__Page excerpt__.
+466 Prove that the line segment joining the midpoints of two sides of a triangle is parallel to the third side of the triangle and one-half of the length of the base.
+5265 Yeah, the third side is the base and is half the length of it. Look at it here!
+5265 Isn't that the Midpoint segment thrm? Yeah, it is! So, the midsegment of a triangle is parallel and is half the length of the third side by the Triangle Midsegment Theorem.
+466 No, it isn't half the length of the third side, it's half the length of the base, and parallel to the third side. I don't know that theorem, that's why I need help. Thanks for trying, but whenever anyone other than CPhill helps me, it never works.
+5265 Yeah, the third side is the base and is half the length of it. Look at it here!
+129852 Shades....most of this is straight out of Euclid's Elements......Book VI....Proposition 2
Here it is: http://aleph0.clarku.edu/~djoyce/java/elements/bookVI/propVI2.html
I won't repeat it verbatim, because I can't do a better job than Eulclid....LOL!!!!
You need to use the second part under the long dashed line that begins with...
"Next, let the sides AB and AC of the triangle ABC be cut proportionally, so that BD is to AD as CE is to AE. Join DE."

__Record extracts__.

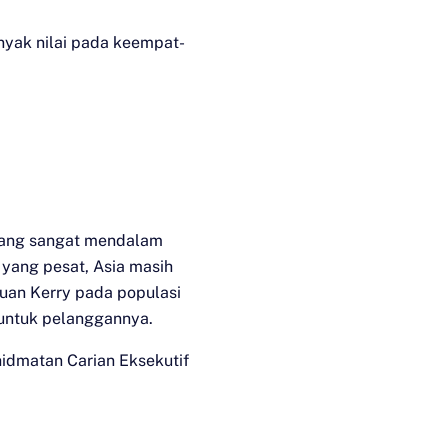
nyak nilai pada keempat-
 yang sangat mendalam
yang pesat, Asia masih
uan Kerry pada populasi
untuk pelanggannya.
hidmatan Carian Eksekutif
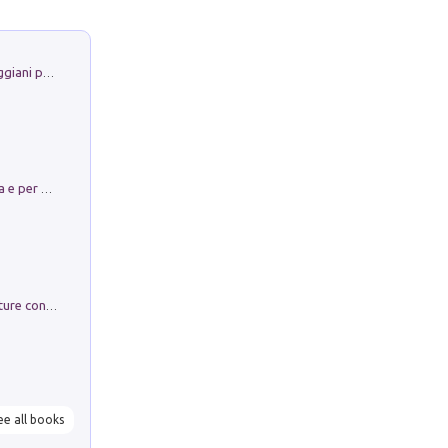
La Porta Filosofica di Claudio Parmiggiani per il Sacro Eremo di Camaldoli
Obbedisco. Garibaldi Eroe per Scelta e per Destino
Arie per Carlo Broschi Farinelli. Partiture con riduzione per clavicembalo (o pianoforte). Seconda serie. Vol. 5
ee all books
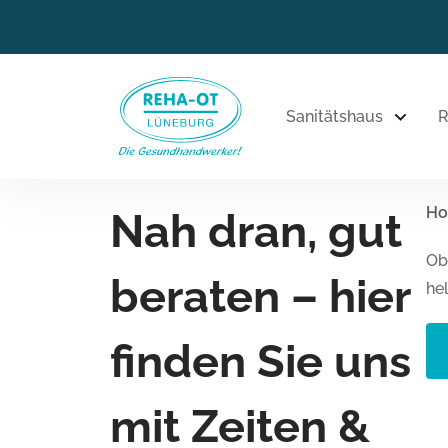
Sanitätshaus
R
H
Nah dran, gut
Ob
beraten – hier
he
finden Sie uns
mit Zeiten &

__Work required__.
In the triangle midsegment thread, which book and proposition of Euclid's Elements does one reply cite? The records are separate material from the thread.

__Reply to the exercise__.
Book VI, Proposition 2.